Last night, PCA became the 13th player in Cubs history to complete a cycle, hitting a single, a double, a triple, and a homer in one game. But PCA only took four plate appearances to complete the achievement, and he did so in a way no other Cub has done before. 

PCA’s cycle was poetic and organized. He had no strikeouts, no walks, no hit-by-pitch or pop flies. Like a disciplined and responsible student (words that are rarely used to describe PCA), he completed the hardest tasks first. Home run. Triple. Double. Single. He even threw in a sacrifice fly in his fifth and final plate appearance, as a little extra credit.  

When PCA crossed off his final item—hit a single off of a 92-mph sinker—the roaring crowd of Chicago came to their feet to applaud the greatness they had witnessed. As the excited Cubs fans chanted "P-C-A!," basking in the glory of the moment, they also inadvertently gave a standing ovation to Crow-Armstrong getting picked off. Oh, well. Fun while it lasted, I suppose. 

Such is the story of the Chicago Cubs season. It seems that every time the Cubs inspire a standing ovation, they give the crowd a reason to immediately sit back down. After a pretty middling start, the Cubs went on a 10-game win streak in mid-April for the first time since 2016—the fateful season where the team stomped on the memory of that poor old billy goat who had taught them how to appreciate the littler victories. A few days after it ended, they started a second 10-game win streak. But "Go Cubs Go" quickly turned to "No Cubs No." The team lost 14 of their next 16 games, including, yep, 10 in a row. They currently sit third in a tricky NL Central, closer to the bottom than the top, and they're stuck in a big traffic jam on the outskirts of the wild card.

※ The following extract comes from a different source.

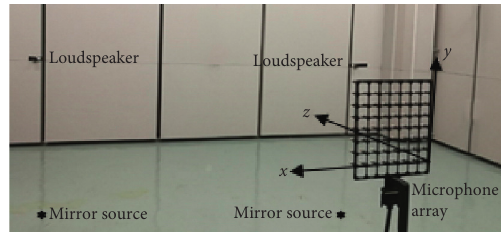
Figure 4: Experimental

The Cubs had promise coming into this season, displaying offensive depth that should have had no problem, say, not losing a game by 15 runs to the Giants. PCA looks much more disciplined at the plate and has broken out of his early slump to prove himself an MVP-caliber player once again. But the rest of the offense? Not so much. Alex Bregman approaches the plate much like my father when I dragged him to the pet store as a child. He's giving a sympathetic glance to the runners on base, but he's not bringing anybody home. Meanwhile, Dansby Swanson steps up to bat looking like a Little Leaguer, swinging at anything that moves in a desperate attempt to raise his minuscule .176 average. To make matters worse, the starting pitching rotation is in shambles, as Shota Imanaga is the only starter from the Opening Day roster who has managed to remain healthy. At this point, the bullpen should be converted into a hospital wing.

In between these missing pieces, the Cubs still latch onto moments of glory. But it's not easy. To be a Cubs fan right now is like being repeatedly slapped in the face, and then helped up off the ground, and then slapped in the face again by a pitcher with a bum arm. And lest I be accused of being a biased Cardinals fan hating on the Cubs, let me clarify one thing: I am not actually a Cardinals fan. I am just a hater.